Multi-fast5 to single-fast5

If fast5 reads are stored at multi-reads format, ont_fast5_api is recommended to convert multi-fast5 reads to single-fast5 reads. Usually, the size of multi-reads fast5 file is about 200-300M. Convert multi-reads files to single-read files:

multi_to_single_fast5 -i demo/guppy -s demo/guppy_single -t 40 --recursive

Arguments

Argument name	Required	Default	Description
-i=DIR	Yes	NA	Input directory, containing multi-reads FAST5 files.
-s=DIR	Yes	NA	Output directory, containing single-read FAST5 files.
-t=NUM	No	1	Number of processes to run.
–recursive	Yes	NA	This Argument allows recursive processing or batch processing of files.

Resquiggling

The resquiggling algorithm is the basis for the Tombo framework. It takes as input a read file (in FAST5 format) containing raw signal and associated base calls. The base calls are mapped to a genome or transcriptome reference and then the raw signal is assigned to the reference sequence based on an expected current level model.

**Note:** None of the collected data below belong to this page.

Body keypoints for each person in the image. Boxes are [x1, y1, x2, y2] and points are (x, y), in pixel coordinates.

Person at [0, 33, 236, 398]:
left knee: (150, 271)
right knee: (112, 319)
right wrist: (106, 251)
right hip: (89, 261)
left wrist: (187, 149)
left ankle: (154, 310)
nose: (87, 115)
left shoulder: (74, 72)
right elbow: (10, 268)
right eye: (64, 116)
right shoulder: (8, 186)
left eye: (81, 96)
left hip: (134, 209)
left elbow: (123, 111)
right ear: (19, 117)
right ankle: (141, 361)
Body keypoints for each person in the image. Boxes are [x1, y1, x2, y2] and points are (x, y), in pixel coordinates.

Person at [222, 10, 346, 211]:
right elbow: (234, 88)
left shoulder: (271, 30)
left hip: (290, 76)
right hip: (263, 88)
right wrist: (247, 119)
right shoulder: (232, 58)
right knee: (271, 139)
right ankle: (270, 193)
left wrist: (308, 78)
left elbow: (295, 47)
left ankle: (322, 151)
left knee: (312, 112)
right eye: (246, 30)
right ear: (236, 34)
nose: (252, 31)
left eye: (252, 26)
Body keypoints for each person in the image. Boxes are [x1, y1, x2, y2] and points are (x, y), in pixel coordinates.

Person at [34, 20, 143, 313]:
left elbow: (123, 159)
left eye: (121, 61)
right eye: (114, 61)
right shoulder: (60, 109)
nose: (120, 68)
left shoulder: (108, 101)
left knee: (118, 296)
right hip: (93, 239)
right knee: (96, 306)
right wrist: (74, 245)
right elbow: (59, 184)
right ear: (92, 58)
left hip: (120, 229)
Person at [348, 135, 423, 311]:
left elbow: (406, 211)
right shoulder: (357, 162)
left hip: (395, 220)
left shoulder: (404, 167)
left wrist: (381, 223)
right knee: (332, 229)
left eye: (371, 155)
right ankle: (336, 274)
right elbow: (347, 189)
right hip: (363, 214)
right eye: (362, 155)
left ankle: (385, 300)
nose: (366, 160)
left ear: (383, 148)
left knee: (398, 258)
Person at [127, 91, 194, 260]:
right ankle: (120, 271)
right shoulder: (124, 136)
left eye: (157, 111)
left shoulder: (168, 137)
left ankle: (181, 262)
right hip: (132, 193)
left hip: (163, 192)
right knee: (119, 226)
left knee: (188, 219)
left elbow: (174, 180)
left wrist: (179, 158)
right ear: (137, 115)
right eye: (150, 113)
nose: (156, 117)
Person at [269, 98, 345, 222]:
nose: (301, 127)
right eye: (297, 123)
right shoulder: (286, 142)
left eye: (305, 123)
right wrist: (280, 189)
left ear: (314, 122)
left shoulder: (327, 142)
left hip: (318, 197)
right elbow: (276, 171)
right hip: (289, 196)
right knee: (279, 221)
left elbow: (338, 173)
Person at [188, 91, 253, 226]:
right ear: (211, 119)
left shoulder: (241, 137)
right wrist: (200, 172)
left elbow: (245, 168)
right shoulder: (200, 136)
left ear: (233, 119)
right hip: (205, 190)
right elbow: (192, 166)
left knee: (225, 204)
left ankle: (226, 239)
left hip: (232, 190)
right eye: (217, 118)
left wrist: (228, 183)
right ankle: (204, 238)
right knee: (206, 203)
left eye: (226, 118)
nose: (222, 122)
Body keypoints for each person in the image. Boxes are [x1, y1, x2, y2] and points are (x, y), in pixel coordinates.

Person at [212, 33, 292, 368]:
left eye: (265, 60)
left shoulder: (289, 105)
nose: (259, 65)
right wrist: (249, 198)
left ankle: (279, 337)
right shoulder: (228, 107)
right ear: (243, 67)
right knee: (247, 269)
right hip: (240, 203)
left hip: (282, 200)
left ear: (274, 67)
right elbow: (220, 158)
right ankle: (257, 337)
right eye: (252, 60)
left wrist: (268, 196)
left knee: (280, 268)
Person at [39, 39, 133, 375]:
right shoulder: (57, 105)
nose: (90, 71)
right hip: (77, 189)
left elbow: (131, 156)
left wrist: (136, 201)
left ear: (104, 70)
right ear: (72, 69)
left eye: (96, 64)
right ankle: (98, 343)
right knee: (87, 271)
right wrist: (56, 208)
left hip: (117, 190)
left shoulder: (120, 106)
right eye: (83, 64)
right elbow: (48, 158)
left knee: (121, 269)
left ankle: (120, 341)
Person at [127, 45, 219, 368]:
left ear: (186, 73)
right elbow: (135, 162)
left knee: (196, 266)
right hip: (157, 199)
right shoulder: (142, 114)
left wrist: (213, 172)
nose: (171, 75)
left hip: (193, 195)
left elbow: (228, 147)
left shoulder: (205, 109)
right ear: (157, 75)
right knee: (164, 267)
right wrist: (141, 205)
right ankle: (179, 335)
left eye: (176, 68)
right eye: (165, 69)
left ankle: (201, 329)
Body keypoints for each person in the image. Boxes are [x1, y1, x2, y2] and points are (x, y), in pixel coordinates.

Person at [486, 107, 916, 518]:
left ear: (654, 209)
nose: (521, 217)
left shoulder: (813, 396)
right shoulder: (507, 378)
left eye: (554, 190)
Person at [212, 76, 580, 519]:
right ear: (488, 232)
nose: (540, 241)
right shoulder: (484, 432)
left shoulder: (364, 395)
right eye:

Tombo is used for resquiggling in TandemMod:

tombo resquiggle --overwrite --basecall-group Basecall_1D_001 demo/guppy_single  demo/reference_transcripts.fasta --processes 40 --fit-global-scale --include-event-stdev

Arguments

Argument name	Required	Default	Description
–overwrite	Yes	NA	Overwrite previous corrected group in FAST5 files.
–basecall-group	No	Basecall_1D_000	FAST5 group obtain original basecalls.
–processes	No	1	Number of processes to run.
–fit-global-scale	No	NA	Apply a scaling factor.
–include-event-stdev	No	NA	Include the standard deviation.
args[0]	Yes	NA	Fast5 basedir.
args[1]	Yes	NA	Reference transcripts, in fasta format.

Feature extraction

minimap2 is used to map basecalled sequences to reference transcripts:

cat demo/guppy/pass/*.fastq >demo/m6A.fastq
minimap2 -ax map-ont demo/reference_transcripts.fasta demo/m6A.fastq >demo/m6A.sam

Extract signal files from FAST5 files:

python scripts/extract_signal_from_fast5.py -p 40 --fast5 demo/guppy_single --reference demo/reference_transcripts.fasta --sam demo/m6A.sam --output demo/m6A.signal.tsv --clip 10

Arguments

Argument name	Required	Default	Description
–fast5	Yes	NA	Fast5 basedir.
–reference	Yes	NA	Reference transcripts, in fasta format.
-p	No	1	Number of processes to run.
–sam	Yes	NA	Aligment results, output from minimap2.
–output	Yes	NA	Output file contraining current signals.
–clip	Yes	NA	Base clip at both ends.

Extract features from signal files:

python scripts/extract_feature_from_signal.py  --signal_file demo/m6A.signal.tsv --clip 10 --output demo/m6A.feature.tsv --motif DRACH

Arguments

Argument name	Required	Default	Description
–signal_file	Yes	NA	File contraining current signals.
–reference	Yes	NA	Reference transcripts, in fasta format.
–output	Yes	NA	Output file contraining features.
–clip	Yes	NA	Base clip at both ends.